#### [What to do]
Convert every line of the listing below into a JSON list of strings, one string per line, with blank lines omitted. Leave the pictures out of the answer.

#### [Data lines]
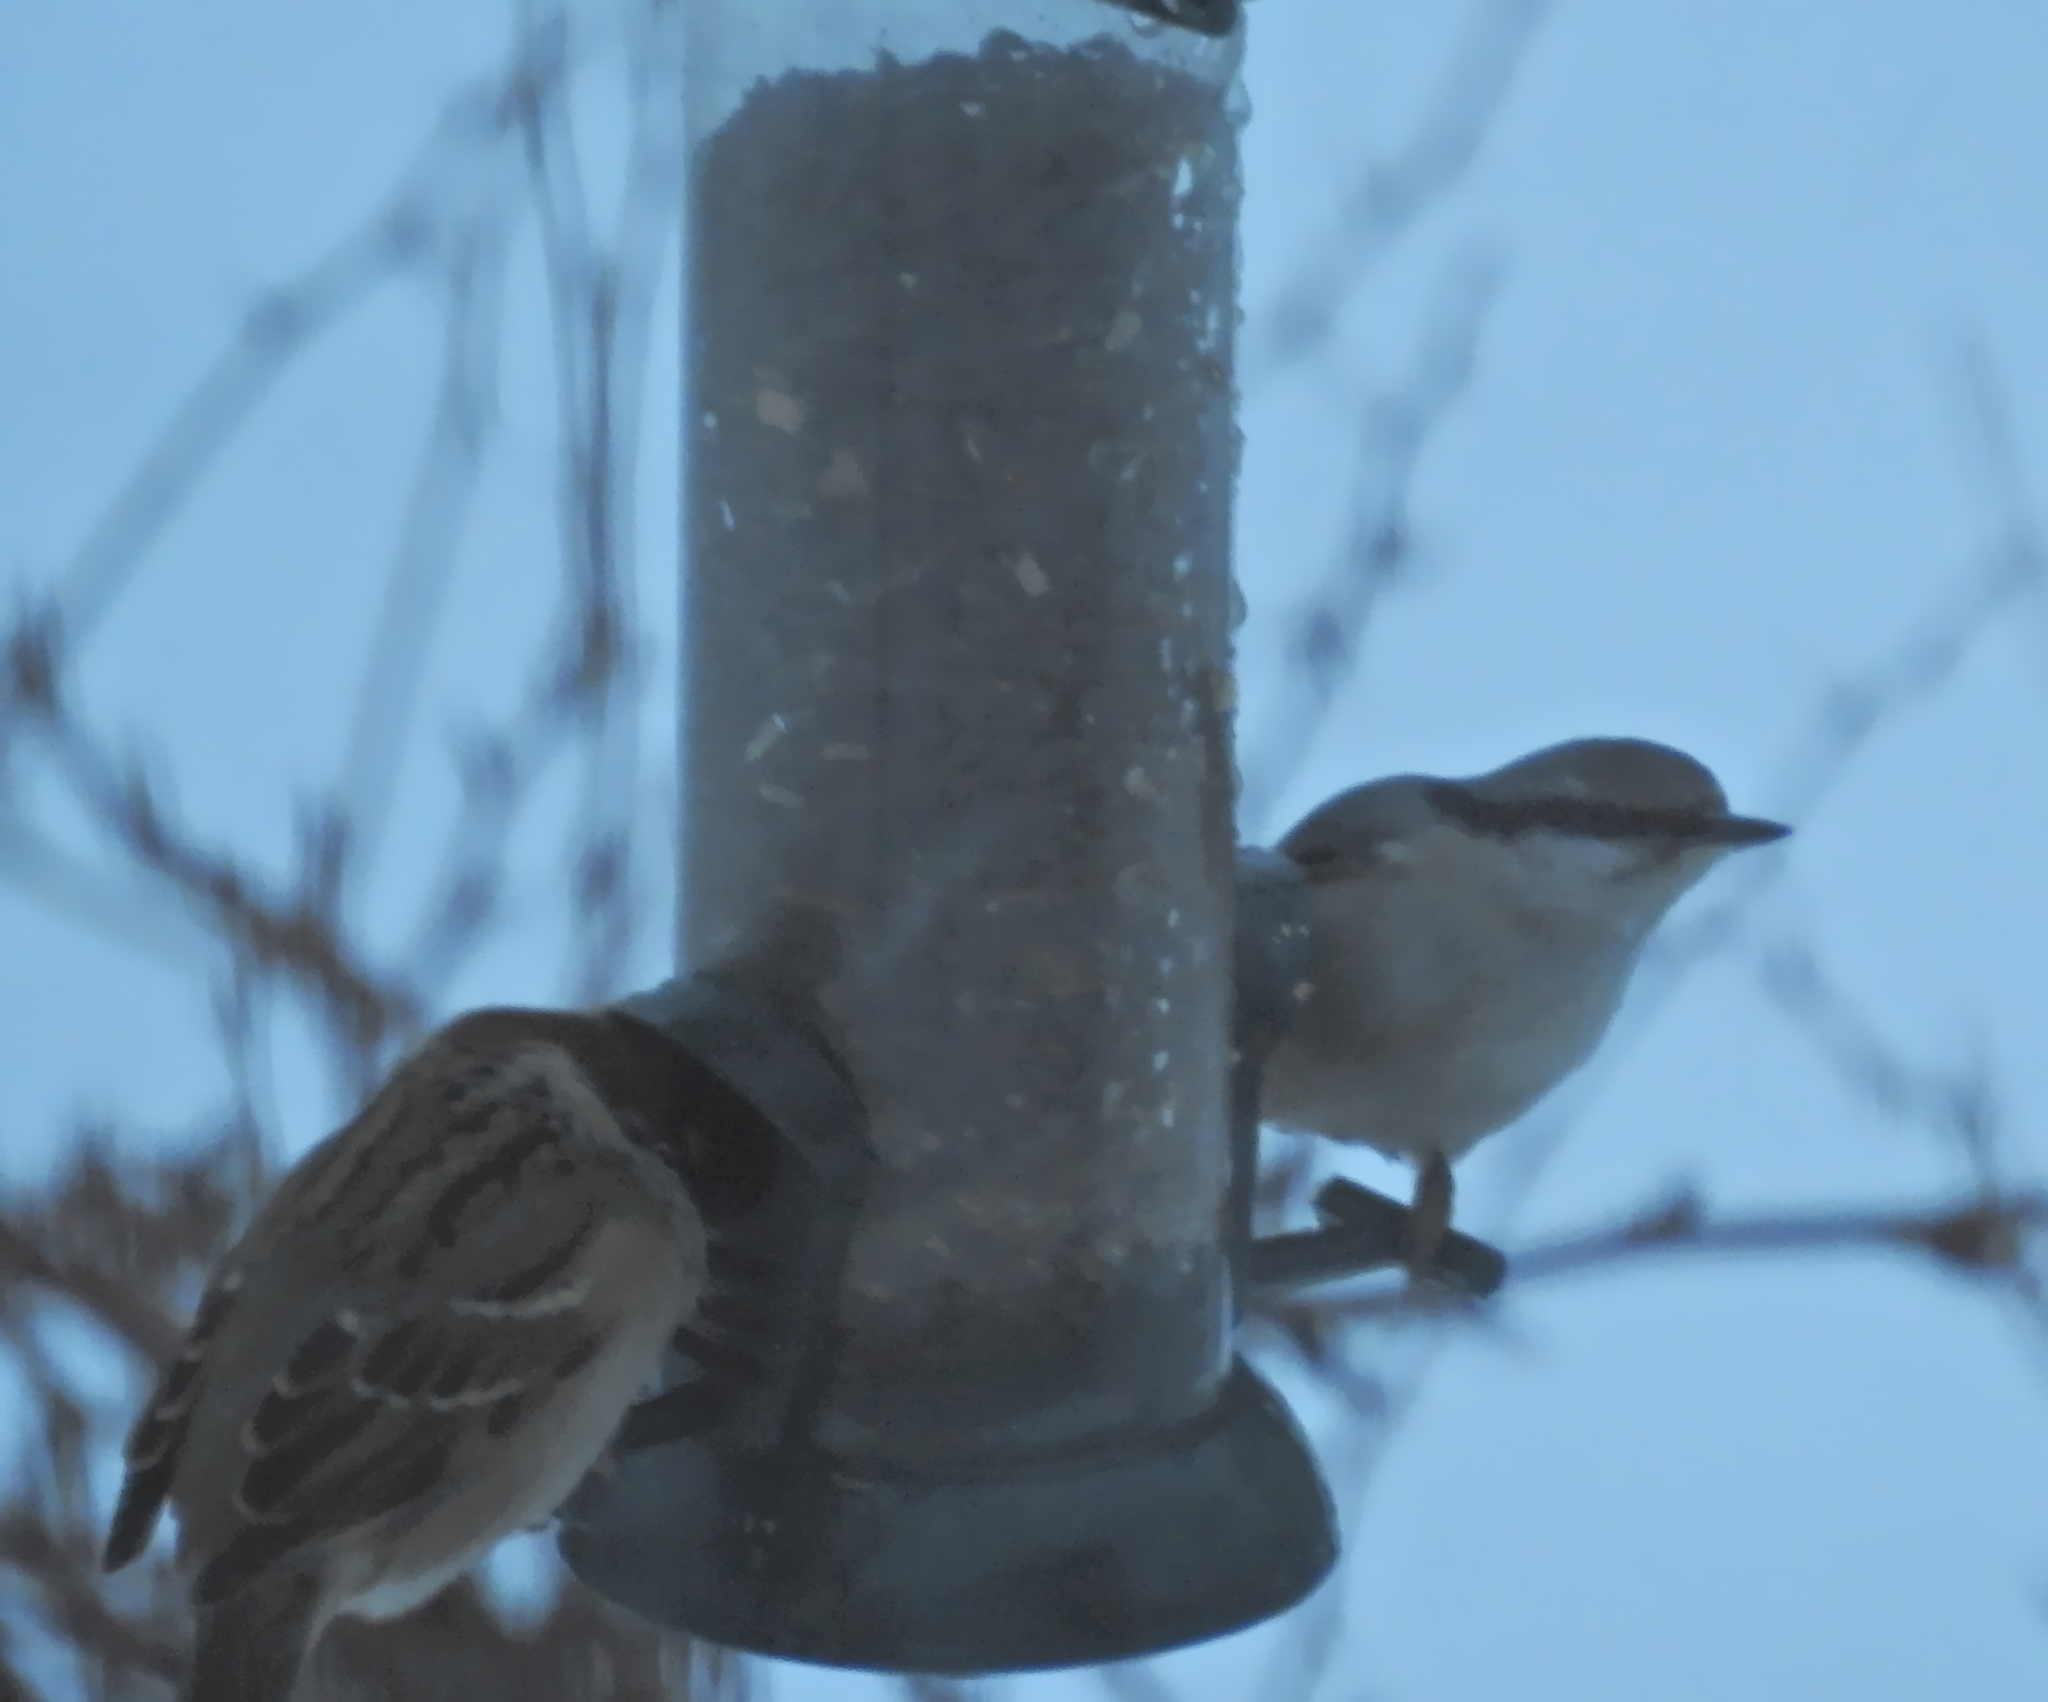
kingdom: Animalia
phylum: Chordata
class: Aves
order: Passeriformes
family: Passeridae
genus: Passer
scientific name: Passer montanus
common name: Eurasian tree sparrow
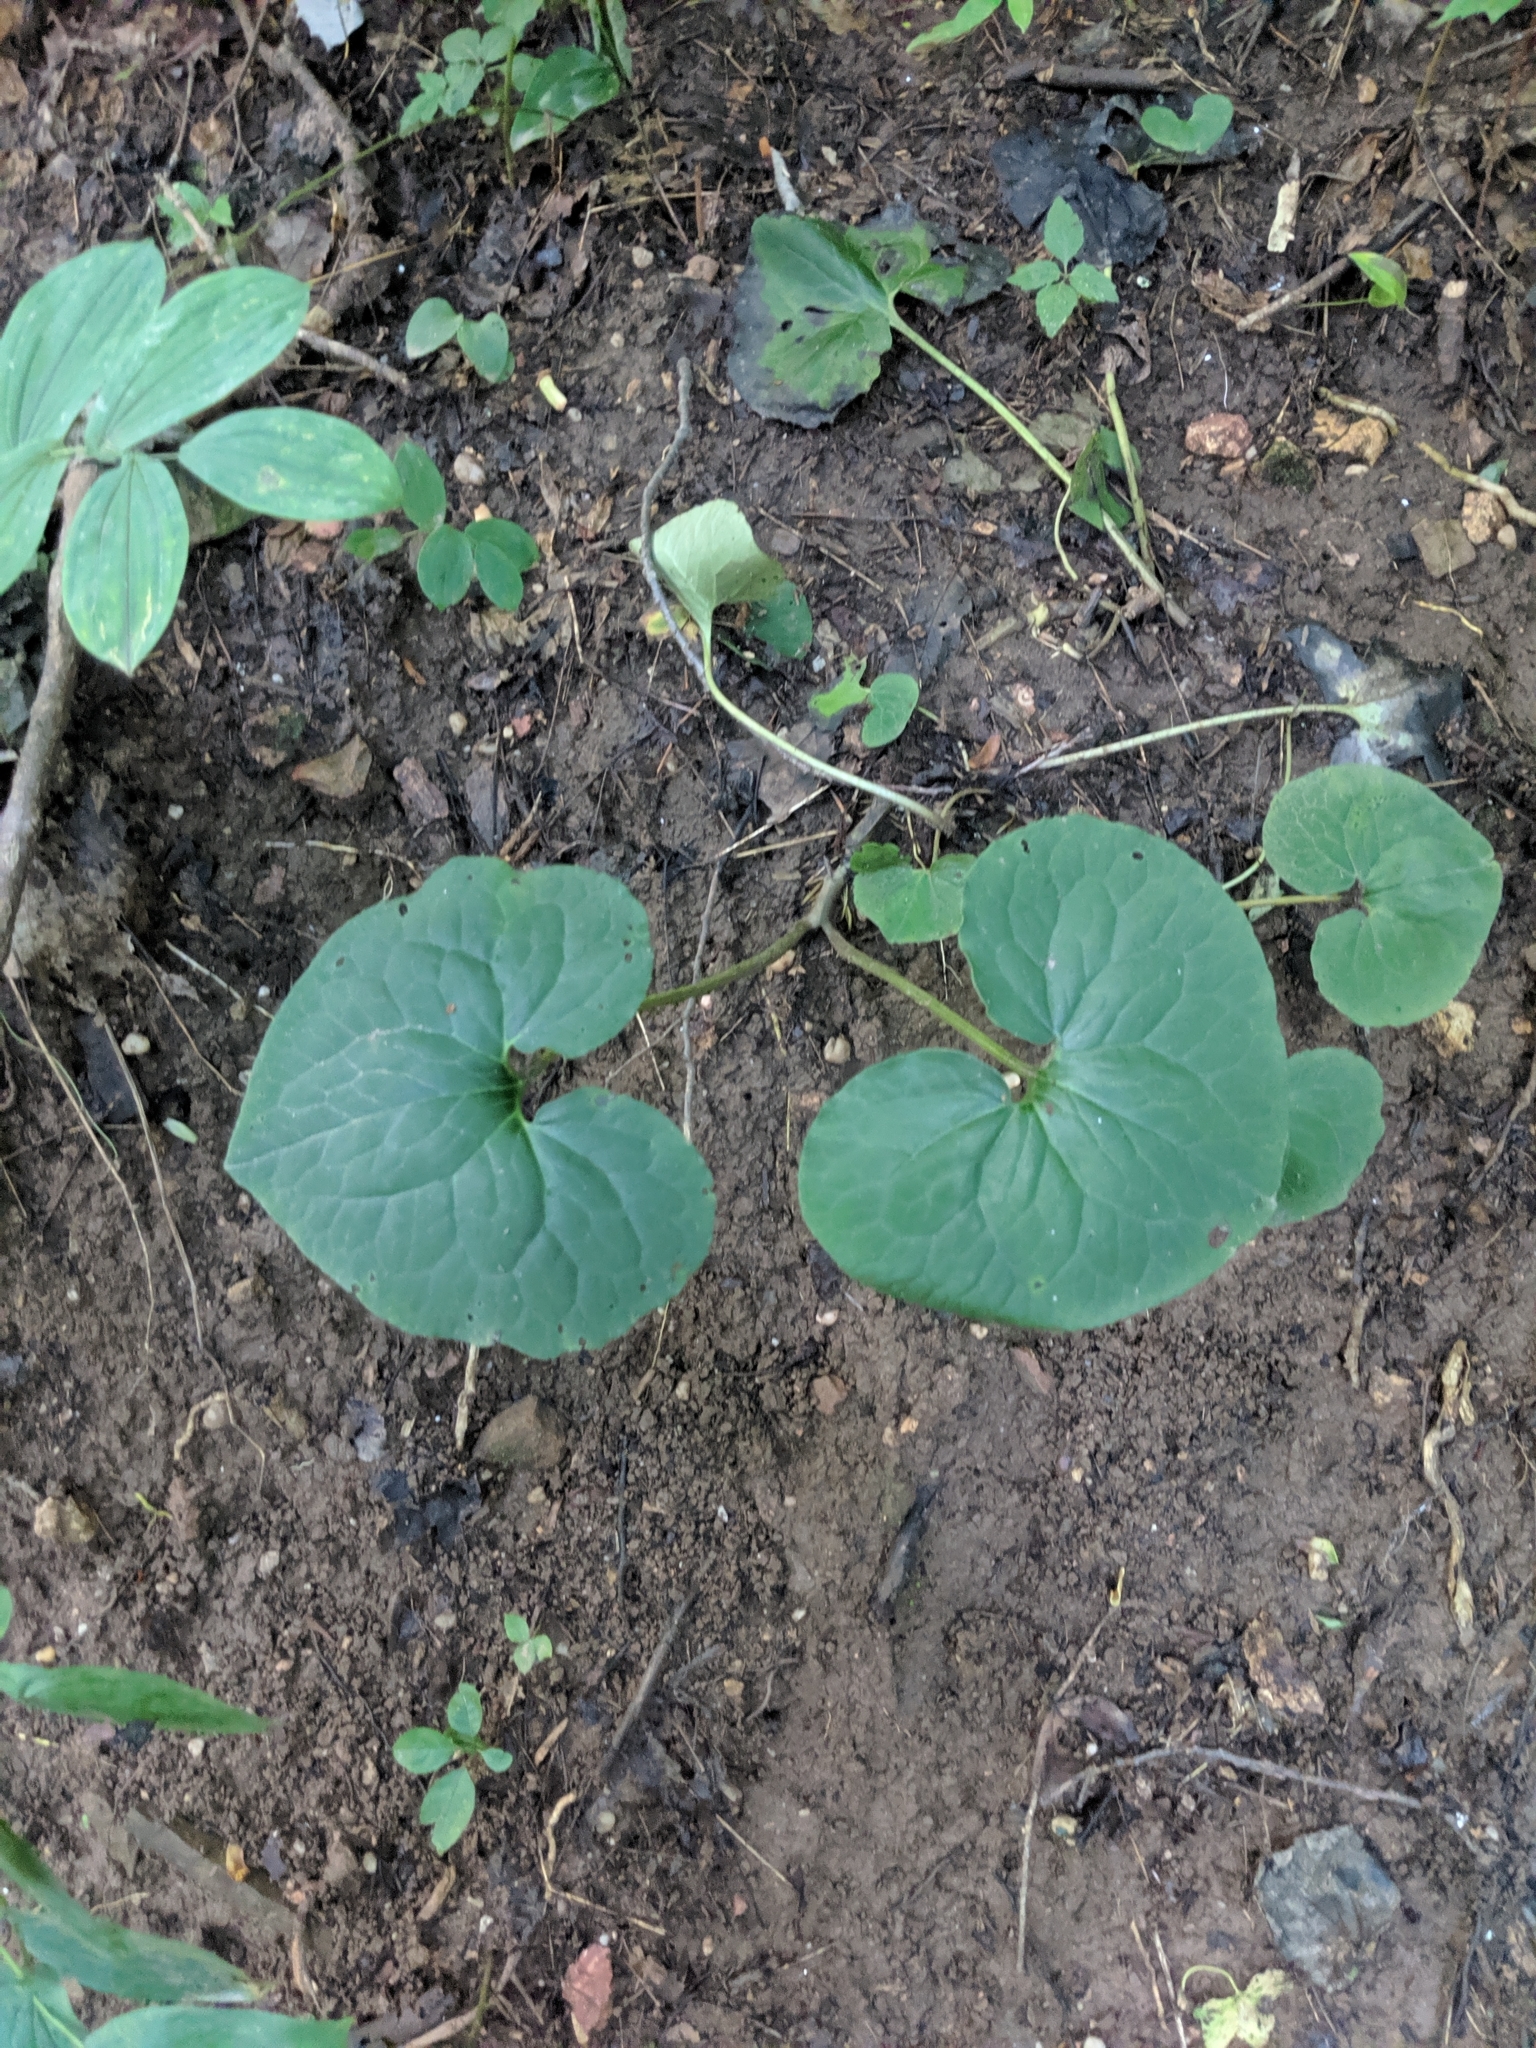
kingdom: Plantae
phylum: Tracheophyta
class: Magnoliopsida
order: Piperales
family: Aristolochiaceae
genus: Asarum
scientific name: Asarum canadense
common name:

#### [Complete answer]
[
  "kingdom: Animalia",
  "phylum: Chordata",
  "class: Aves",
  "order: Passeriformes",
  "family: Passeridae",
  "genus: Passer",
  "scientific name: Passer montanus",
  "common name: Eurasian tree sparrow",
  "kingdom: Plantae",
  "phylum: Tracheophyta",
  "class: Magnoliopsida",
  "order: Piperales",
  "family: Aristolochiaceae",
  "genus: Asarum",
  "scientific name: Asarum canadense",
  "common name:"
]